There are cases where there is a hybrid implementation. In the hybrid scenario, one of the endpoints randomly generates a long, complex, and secure password that they share with the other party over an asynchronously encrypted connection. Then after they have securely exchanged the key, they will establish a new encrypted connection using synchronous encryption, encrypted with the key shared over the asynchronously encrypted connection.
There is one other element of encryption to cover—something called a hash. I lived in Seattle, WA, for 30 years, so I feel compelled to point out that this type of hash has nothing to do with weed, and you can’t smoke this type of hash.
A computer hash is also called one-way encryption; it is a fixed-length string of numbers and letters. A hashing algorithm takes a specific computer file and then generates what’s called a hash from that file. There are multiple algorithms out there for hashing, and they all have several similarities.
- It is not possible to reverse the encryption of a hash; therefore it is called one-way encryption.
- For a given algorithm, the output is always the same length. The size or length of the inputted object has no bearing on how long the output is. The algorithm dictates the length of the output. So a hash of a single word is the same length as a hash of 100,000 words.
- For a given algorithm and a specific input file, the output is always the same. For an identical file, I’m guaranteed the same output.
- If a file has extra space in it or has been modified in any way, the output will be drastically different. Older and simpler algorithms have been found to fail in this regard in very rare conditions. The technical term for this is a hash collision. If a hash collision is a problem for your personal needs, use a newer collision-free algorithm. I would venture a guess that no one in the core demographic for this article ever intentionally uses a computer hash.
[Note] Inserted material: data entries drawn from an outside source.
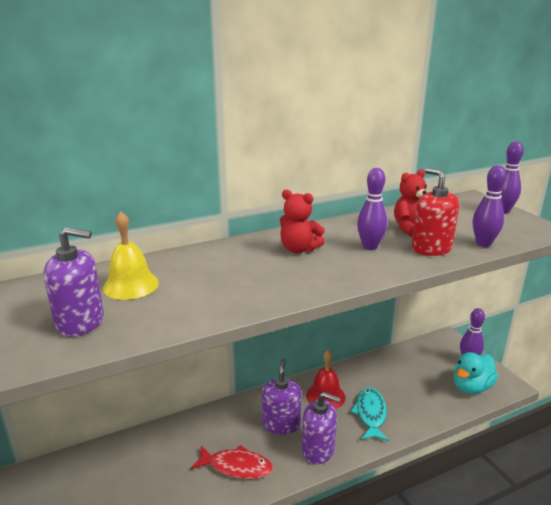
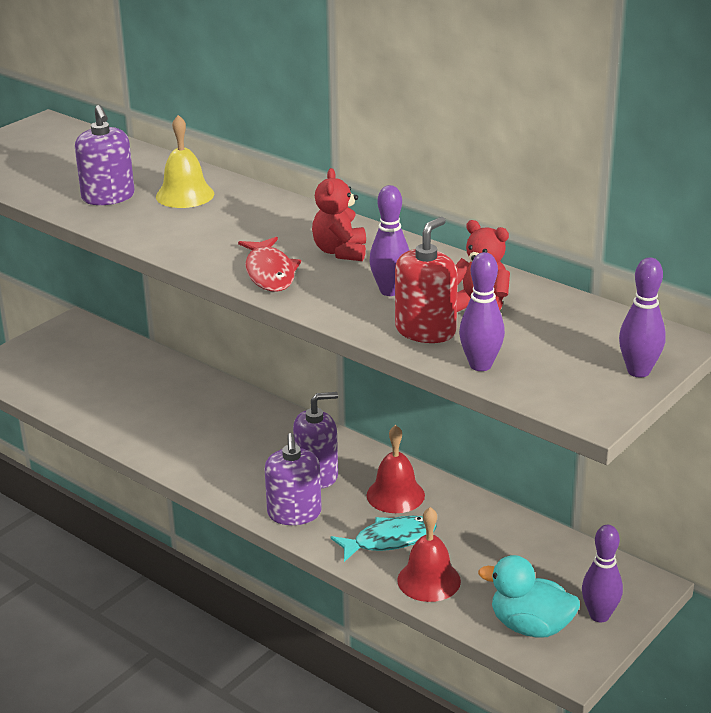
camera: 65 degrees right, 5 degrees up
red fish [191,445,273,479] -> red fish moved to [238,237,301,291]
none -> red bell [397,507,461,602]

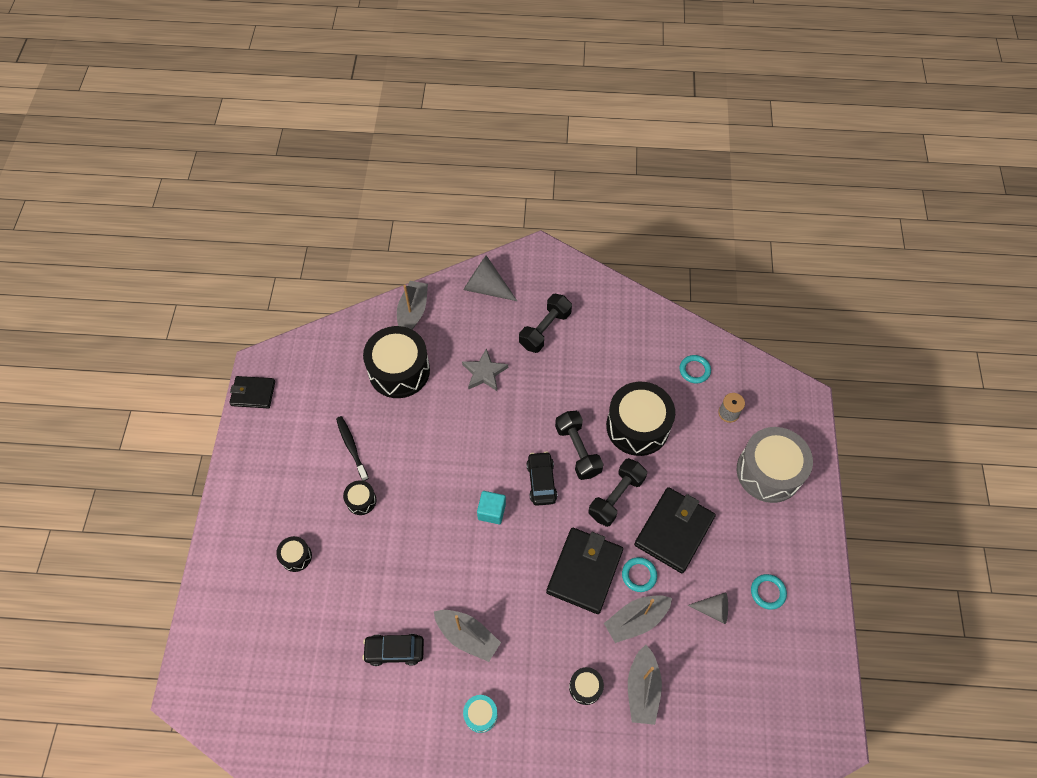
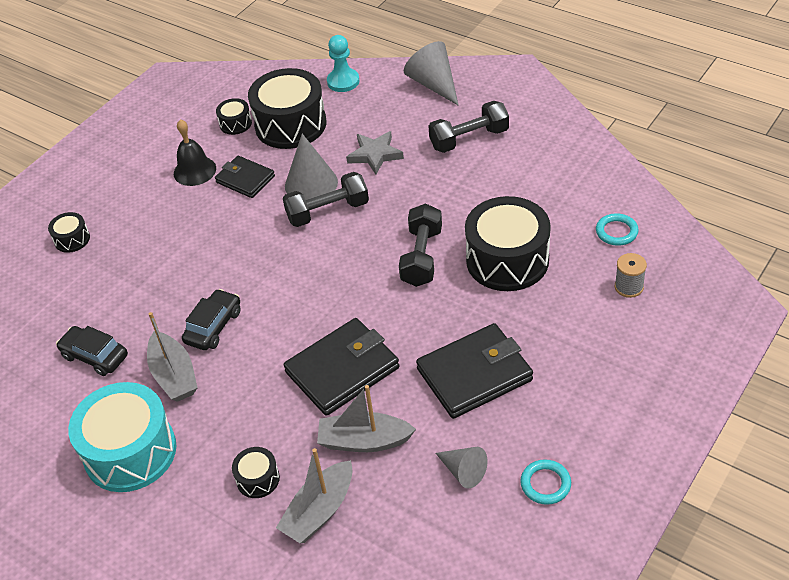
camera: 35 degrees right, 15 degrees down
black wallet [229,376,275,408] -> black wallet moved to [215,156,275,198]
black toothbrush [336,416,369,481] -> black bell [174,119,216,186]
black drum [343,480,376,515] -> black drum moved to [216,98,252,135]
grey boat [397,281,428,330] -> turquoise pawn [327,35,360,92]
turquoise drum [463,695,498,733] -> turquoise drum [68,382,177,492], size x2.19
turquoise cube [477,491,506,524] -> none
black car [526,451,557,506] -> black car moved to [182,289,241,350]
black dumbbell [588,458,647,527] -> black dumbbell moved to [283,172,369,227]
turquoise ring [622,557,657,592] -> none
grey drum [737,427,813,503] -> none
none -> grey cone [285,134,338,200]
The detail behind each algorithm is beyond the scope of this article. There are two main uses for hashing. First is to validate file integrity. You run a particular algorithm against your file and note the output. Then later, if you want to know if the file has changed, you simply run the same algorithm and compare the results to the results you noted before. If they match, then the file has not changed; otherwise, the file is different. The hash doesn’t reveal what was changed, just that a change occurred.
The second use is for properly storing a password so that it is not possible for the site owner to know what your password is. How this works is that when you first provide your password, the site runs that password through a specific algorithm (or recipe), making sure to use salt and pepper and all the proper spices, then they store the results and discard the actual password. When you go to log in, the site uses the same recipe with the exact same spices in the same amounts, and if the results match the saved result, your login is validated; otherwise you are denied access.